Home > Our community > Our community stories > Share the path this fall
Three young girls ride bikes and scooters on an outdoor path


Sep 6, 2022

For many, Kelowna is the quintessential summer town, best known for its blazing sun, pristine beaches and vibrant lake life. But when the seasons start to turn and the summer tourists head home, Kelowna doesn’t stop. Locals know that fall brings plenty of opportunities for getting outside, keeping active and connecting with the community.  

Cooler temperatures mean more comfortable bike rides along our growing network of active transportation corridors. Colourful leaves mean even more scenic adventures along our many hiking trails and walking paths. And the start of the school year means lots of little feet pattering around our parks, streets, and neighbourhoods.  

With all that activity, it’s important to remember to share the path. Whether you’re out for a bike ride, walking the kids to school, or taking in the fall sights from your car, we all have responsibilities when it comes to staying safe out on the road. Here’s a few tips and reminders for getting around town safely and courteously this fall.

An image of a shared path sign, indicating that the path is used my multi-modes of transportationObserve Shared Pathways: When using pathways, trails, or roads, always be mindful of other users. Paths marked as shared-use are for walking, running, and rolling by people of all ages and abilities. Be aware of the rules and etiquette to keep pathways fun and safe for everyone. Observe your surroundings so you can be alert to others who may want to pass. A good rule of thumb is to keep right but pass on the left. It’s also important to be predictable to help other path users anticipate your next move: check for oncoming users before changing direction, step aside when stopping, and be sure to wear lights and reflectors at night so others can see you. 

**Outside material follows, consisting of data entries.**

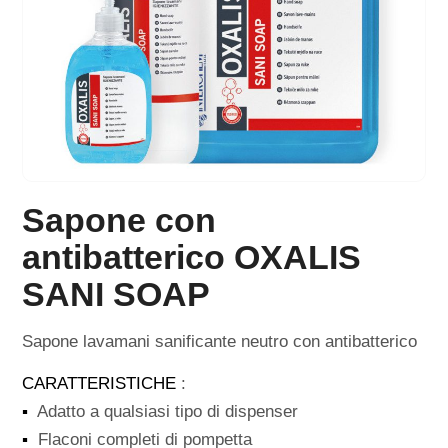
Sapone con
antibatterico OXALIS
SANI SOAP
Sapone lavamani sanificante neutro con antibatterico
CARATTERISTICHE
:
▪
Adatto a qualsiasi tipo di dispenser
▪
Flaconi completi di pompetta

Team Up and Work Together: Whether you’re going by bike or by foot, teaming up with others can help keep everyone safe. Walking the little ones to school? Try forming a walking school bus. A walking school bus has a predetermined route to pick up children and drop them off along the way to and from school. A Walking Leader is usually a parent volunteer or multiple volunteers who take different shifts. 

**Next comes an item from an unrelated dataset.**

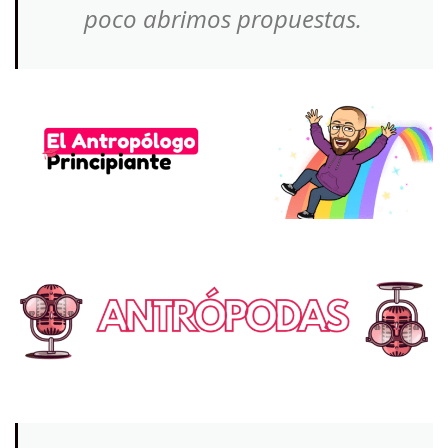
poco abrimos propuestas.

If you are interested in starting a walking school bus in your neighbourhood, we suggest starting with a small informal group. It could be as simple as coordinating shifts with a group of friends and neighbours. The "bus" doesn't have to be every day either, see what works for you and your fellow parent volunteers. 

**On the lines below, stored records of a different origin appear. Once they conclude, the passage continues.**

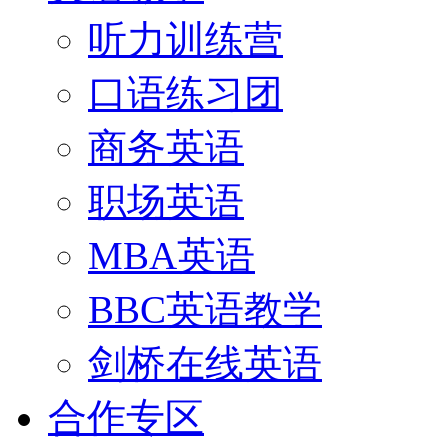
听力训练营
口语练习团
商务英语
职场英语
MBA英语
BBC英语教学
剑桥在线英语
合作专区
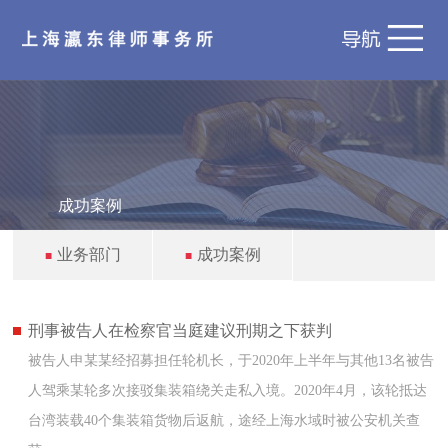
成功案例
业务部门
成功案例
■
■
刑事被告人在检察官当庭建议刑期之下获判
被告人申某某经招募担任轮机长，于2020年上半年与其他13名被告
人驾乘某轮多次接驳集装箱绕关走私入境。2020年4月，该轮抵达
台湾装载40个集装箱货物后返航，途经上海水域时被公安机关查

If cycling is more your speed, consider setting up a bicycle train. A bicycle train is similar to a walking school bus, but cuts down on travel time on longer routes. Bicycle trains are best suited for older elementary school students who have the knowledge and skill set to ride to school confidently.  

Courses are available throughout the community to help you develop your cycling skills. Adaptive bikes and programs designed for people with diverseabilities are also available. Local cycling organizations or your local bike shop may also coordinate group rides for all skill levels. 

Be Prepared and Plan Ahead: Whether you’re new to biking or an experienced cyclist, good preparation goes a long way where safety is concerned. Before you hit the road, make sure you plan your route. It can be tricky to navigate on the go, so planning your route in advance is always a good idea. 

Try out one of our Active by Nature routes for your next ride using the interactive map. Google Maps is another great resource for finding cycling routes in your area. Just select the bike icon in the directions tool bar area. If you’re eager to get into bike commuting, try testing your new route over the weekend, when you don’t have the same time and schedule constraints. This will help you feel more comfortable on the road and get acquainted with turns, stops and potential hazards.  

And though temperatures are often mild into the fall, it’s always a good idea to be geared up for inclement conditions, especially when biking. Install front and rear fenders to prevent rain from splashing your clothes. Install a vinyl saddle (seat) to help to prevent the seat from soaking in the rain. Cover your saddle with a bag when parked out in the elements. Keep rain gear stored in your bag or panniers. Make sure rain gear is breathable so you don’t overheat. And choose appropriate gloves and footwear to keep you warm in cooler weather.  

However you choose to get out and get active this fall, be sure to keep these tips in mind. With your help, we can keep our paths, roads and trails safe and welcoming for all users.